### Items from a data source
-- Opening Marker --

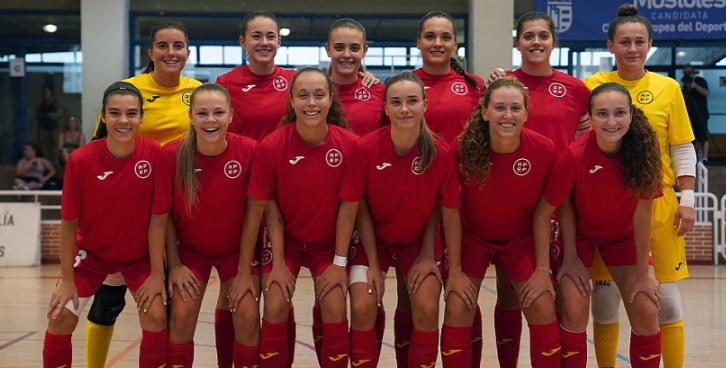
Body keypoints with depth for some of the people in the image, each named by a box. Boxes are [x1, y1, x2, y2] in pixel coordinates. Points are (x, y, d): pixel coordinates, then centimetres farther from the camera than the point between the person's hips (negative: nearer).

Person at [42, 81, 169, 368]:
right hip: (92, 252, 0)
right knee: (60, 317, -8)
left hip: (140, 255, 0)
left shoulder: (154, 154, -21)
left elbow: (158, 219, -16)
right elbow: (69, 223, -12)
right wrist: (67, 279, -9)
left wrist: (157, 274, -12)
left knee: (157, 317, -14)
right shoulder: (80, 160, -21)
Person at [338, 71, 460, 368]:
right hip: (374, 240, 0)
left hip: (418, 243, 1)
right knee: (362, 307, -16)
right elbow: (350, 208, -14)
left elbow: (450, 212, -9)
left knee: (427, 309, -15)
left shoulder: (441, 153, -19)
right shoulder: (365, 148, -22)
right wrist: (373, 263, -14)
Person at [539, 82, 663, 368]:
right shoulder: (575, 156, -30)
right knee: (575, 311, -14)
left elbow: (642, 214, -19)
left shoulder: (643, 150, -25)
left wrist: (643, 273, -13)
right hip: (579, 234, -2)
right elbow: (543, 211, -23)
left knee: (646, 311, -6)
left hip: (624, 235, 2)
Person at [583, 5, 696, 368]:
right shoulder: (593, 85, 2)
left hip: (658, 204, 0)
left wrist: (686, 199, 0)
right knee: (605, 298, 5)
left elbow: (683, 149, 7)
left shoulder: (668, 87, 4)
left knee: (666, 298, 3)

-- Closing Marker --

### Your objective
Find all lines holding the word "shoulder" in the records above and copy them.

### Task solution
left shoulder: (154, 154, -21)
right shoulder: (80, 160, -21)
left shoulder: (441, 153, -19)
right shoulder: (365, 148, -22)
right shoulder: (575, 156, -30)
left shoulder: (643, 150, -25)
right shoulder: (593, 85, 2)
left shoulder: (668, 87, 4)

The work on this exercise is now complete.